Extracted entries >>
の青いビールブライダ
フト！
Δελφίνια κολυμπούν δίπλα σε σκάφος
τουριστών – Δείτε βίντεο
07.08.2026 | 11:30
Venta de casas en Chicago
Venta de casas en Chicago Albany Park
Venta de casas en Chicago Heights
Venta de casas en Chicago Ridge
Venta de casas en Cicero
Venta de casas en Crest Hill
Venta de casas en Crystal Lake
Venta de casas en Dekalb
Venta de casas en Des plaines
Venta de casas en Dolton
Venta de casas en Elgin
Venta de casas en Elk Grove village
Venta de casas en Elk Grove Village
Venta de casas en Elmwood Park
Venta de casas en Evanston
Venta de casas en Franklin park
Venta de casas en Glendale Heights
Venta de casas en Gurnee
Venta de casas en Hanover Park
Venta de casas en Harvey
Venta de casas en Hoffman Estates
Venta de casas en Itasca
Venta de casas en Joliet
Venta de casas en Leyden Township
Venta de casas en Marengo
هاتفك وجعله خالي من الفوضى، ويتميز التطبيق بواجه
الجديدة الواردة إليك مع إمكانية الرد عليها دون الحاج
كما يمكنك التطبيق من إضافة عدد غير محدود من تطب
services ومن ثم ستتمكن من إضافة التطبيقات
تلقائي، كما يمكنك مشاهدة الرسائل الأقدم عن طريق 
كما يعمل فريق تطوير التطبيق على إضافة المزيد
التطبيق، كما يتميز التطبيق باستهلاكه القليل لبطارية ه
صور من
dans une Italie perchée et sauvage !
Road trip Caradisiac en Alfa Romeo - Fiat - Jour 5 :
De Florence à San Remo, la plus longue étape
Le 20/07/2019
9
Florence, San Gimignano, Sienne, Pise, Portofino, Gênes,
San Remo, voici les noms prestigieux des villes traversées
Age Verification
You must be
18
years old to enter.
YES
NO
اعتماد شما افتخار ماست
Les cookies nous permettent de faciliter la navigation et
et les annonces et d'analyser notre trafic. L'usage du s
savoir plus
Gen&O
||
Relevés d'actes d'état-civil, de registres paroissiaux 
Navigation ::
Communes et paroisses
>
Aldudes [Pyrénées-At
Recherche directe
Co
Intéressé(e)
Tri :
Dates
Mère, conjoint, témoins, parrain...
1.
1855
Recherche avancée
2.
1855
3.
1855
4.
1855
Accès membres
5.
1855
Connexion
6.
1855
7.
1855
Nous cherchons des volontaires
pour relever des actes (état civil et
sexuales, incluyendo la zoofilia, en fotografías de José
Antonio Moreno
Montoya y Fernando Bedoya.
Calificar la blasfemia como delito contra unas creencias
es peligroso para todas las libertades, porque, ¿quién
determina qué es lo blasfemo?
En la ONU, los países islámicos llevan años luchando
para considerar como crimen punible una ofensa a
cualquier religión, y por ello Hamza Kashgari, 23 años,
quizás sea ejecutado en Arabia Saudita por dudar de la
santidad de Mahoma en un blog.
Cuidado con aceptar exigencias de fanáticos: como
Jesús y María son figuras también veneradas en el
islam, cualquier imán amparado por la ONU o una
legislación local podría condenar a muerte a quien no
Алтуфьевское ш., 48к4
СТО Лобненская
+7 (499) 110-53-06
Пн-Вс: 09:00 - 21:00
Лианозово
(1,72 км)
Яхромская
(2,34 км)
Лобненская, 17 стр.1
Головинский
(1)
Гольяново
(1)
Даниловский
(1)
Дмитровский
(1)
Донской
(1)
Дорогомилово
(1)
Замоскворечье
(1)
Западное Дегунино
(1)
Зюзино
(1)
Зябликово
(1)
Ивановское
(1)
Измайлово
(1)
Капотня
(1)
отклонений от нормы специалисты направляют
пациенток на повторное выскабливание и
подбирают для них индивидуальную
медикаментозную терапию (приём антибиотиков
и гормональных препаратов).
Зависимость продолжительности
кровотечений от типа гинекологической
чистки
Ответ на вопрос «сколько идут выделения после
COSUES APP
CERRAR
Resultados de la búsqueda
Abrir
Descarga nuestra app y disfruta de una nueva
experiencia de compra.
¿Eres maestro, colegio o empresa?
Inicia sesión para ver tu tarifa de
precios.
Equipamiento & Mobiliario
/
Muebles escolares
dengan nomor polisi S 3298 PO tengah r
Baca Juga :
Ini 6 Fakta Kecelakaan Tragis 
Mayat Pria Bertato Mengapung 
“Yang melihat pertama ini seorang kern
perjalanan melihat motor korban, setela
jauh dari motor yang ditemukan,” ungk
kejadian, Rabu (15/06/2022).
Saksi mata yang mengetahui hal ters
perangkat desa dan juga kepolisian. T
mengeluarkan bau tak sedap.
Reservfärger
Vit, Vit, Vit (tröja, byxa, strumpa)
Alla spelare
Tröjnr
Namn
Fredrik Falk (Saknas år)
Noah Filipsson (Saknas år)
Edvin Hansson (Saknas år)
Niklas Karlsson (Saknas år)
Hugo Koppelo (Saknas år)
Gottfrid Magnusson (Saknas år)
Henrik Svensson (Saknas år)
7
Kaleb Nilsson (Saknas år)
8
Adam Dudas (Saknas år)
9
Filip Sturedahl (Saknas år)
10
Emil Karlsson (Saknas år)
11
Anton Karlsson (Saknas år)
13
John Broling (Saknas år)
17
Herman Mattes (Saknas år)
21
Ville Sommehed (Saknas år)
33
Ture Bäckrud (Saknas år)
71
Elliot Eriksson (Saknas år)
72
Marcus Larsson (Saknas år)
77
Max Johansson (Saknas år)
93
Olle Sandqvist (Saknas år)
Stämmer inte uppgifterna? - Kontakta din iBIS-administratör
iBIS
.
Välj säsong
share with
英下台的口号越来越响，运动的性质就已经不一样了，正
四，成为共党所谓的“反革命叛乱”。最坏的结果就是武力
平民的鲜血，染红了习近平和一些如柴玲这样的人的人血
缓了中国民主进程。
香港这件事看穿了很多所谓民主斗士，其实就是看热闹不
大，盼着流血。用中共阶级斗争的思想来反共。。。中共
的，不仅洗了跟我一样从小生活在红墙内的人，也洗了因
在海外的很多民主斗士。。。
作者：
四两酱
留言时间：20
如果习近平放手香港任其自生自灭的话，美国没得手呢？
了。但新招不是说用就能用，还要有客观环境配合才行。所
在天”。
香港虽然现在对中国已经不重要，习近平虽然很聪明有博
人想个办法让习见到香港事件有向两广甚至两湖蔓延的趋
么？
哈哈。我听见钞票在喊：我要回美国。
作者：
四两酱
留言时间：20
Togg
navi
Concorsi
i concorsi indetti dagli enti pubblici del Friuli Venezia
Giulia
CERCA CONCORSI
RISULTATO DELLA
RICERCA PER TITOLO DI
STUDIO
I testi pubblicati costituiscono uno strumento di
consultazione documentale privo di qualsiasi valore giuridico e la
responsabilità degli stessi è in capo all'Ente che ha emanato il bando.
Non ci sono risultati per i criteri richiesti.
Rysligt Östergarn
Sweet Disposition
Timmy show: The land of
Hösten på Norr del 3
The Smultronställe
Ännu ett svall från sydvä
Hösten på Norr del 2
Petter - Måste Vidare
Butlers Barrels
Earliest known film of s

Required action >> Count the lines in the material above that contain the string "إضافة". Reply with the number only.

Answer for the task >> 3